From “Idiot Brother” to “Like Crazy,” big deals are back, while savvy filmmakers and new distribution methods make the business feel healthier than it has in years
Is it possible that the long national nightmare of independent film is over?
At Sundance, the independent film business appears to be humming this year in a way that it hasn’t in a long time.
The films are more focused and entertaining. The traditional buyers are here in force, joined by a host of newfangled players who are throwing television, video-on-demand and digital distribution into the mix.
And on Sunday, three days into the festival, a half-dozen movie deals were either closed or on the cusp of closing, everything from "Like Crazy" for $4 million, to "My Idiot Brother" for $6 million — with plenty more sales on the way. (Oh snap, update: "Homework" sold to Searchlight and "Devil's Double" is nearly sold.)
“There’s less of the films where you go, ‘Why is that here?’” Sony Picture Classics co-president Tom Bernard told TheWrap. “There’s a pretty good crop of pictures. And now there are so many different companies that can expose your movies, most of them will get sold one way or another.

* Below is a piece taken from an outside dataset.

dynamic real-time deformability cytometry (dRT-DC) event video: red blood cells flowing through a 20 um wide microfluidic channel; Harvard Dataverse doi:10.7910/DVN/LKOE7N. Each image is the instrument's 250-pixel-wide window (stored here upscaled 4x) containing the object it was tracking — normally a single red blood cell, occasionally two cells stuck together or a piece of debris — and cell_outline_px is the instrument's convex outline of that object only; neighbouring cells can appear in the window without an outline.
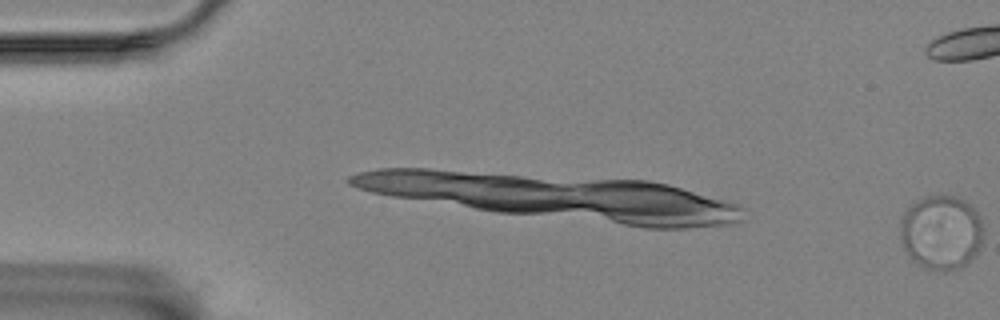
{"species": "Egyptian fruit bat (a non-hibernating species)", "species_latin": "Rousettus aegyptiacus", "temperature_condition": "room temperature", "stored_images_in_passage": 8, "camera_frame_rate_fps": 3000, "um_per_image_px": 0.085, "animal": {"sex": "female"}, "frame": {"image": 1, "passage_image": 8, "time_ms": 2.333, "image_size_px": [1000, 320], "cell_outline_px": [[984, 232], [980, 244], [976, 252], [960, 268], [948, 272], [940, 272], [924, 268], [916, 264], [912, 260], [904, 248], [900, 232], [900, 220], [908, 208], [916, 200], [924, 196], [956, 196], [964, 200], [976, 212], [980, 220]], "centroid_in_image_um": [79.98, 19.77], "position_along_channel_um": 5.0, "area_um2": 36.01}}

They may not get money they want but they will find a window to be seen.”
That would mean other places besides just theatrical: television, pay per view, video on demand, digital distribution, streaming — and any combination thereof.
Said Rich Klubeck, who heads the independent film division at UTA, and who closed a high-ticket deal in "Like Crazy," a romantic story starring Anton Yelchin and Felicity Jones: "We know that strong films with something new to say are playing extremely well to audiences, and studios pay attention to that. We’re seeing that here."
On the digital side, companies like Snagfilms, Brainstorm and Filmbuff are providing new outlets and revenue streams for independent films that are finally starting to hit some scale.
“This is real new stuff, even for bigger movies,” said Jonathan Dana, a veteran indie producer, who is here selling the documentary “We Were Here,” about the rise of a gay social support movement in response to AIDS. “This will be how those movies get presented in new formats. We can release ‘We Were Here’ conventionally, but we have to compare the cost of the old model to these new ones.”
He added: “It’s where critical mass meets the long tail. And we have to redefine critical mass by targetting these niche audiences.”
Certainly “We Were Here” has a built-in niche audience. So does “Pariah,” a coming-of-age story about a young, black lesbian.
Bernard noted that the writer-director Dee Rees was very savvy about for whom the film was intended.
“This new group of filmmakers are different,” observed Bernard. “They have a much broader view of landscape than people from the last 10 years. They’re involved in thinking about where the movies’s going to go, thinking about audience, options, steering it and where it ends up in distribution.”
Rees, he said, “seemed knowledgeable about the audience for her film and wanted it to be seen in a certain segment.”
And other new tools are available too: For the bargain basement price of $350 a year, non-profit The Film Collaborative, founded by Jeffrey Winter, provides marketing and distribution services to indie filmmakers.
That tiny fee provides unlimited consultation, and the organization can also do a distribution-for-hire for a fraction of what other for-profit companies charge.
Indie-world veteran and producer Joe Pichirallo also noted the presence of major studios. Disney’s Rich Ross was at a lot of screenings, while Paramount was clearly in the game.
“What’s striking to me is there are more mainstream, studio people here," Pichirallo said. "And this sale to Paramount (of ‘Like Crazy’) suggests that people are seeing the kinds of films that have potential in the marketplace in the way they haven’t in recent years.”
By Sunday, plenty of deals were getting closed. In addition to “Like Crazy,” a touching love story about two young lovers fighting against U.S. immigration there was “Margin Call,” a drama about financial collapse on Wall Street starring Jeremy Irons and Kevin Spacey; and Tony Krantz's “Big Bang.”
By all accounts, other deals are close to being completed, and most distributors expect a whole lot more to come — perhaps documentaries like “Senna,” about the race car driver Ayrton Senna. Meanwhile Kevin Smith decided to distribute his highly-anticipated “Red State" on his own, powered by his 2 million strong Twitter followers!
That’s a big change from years past, when dozens of films would be left by the side of the Sundance gulch — adored in the moment, and forgotten a few weeks later.
Perhaps indie film has finally turned that long-awaited corner.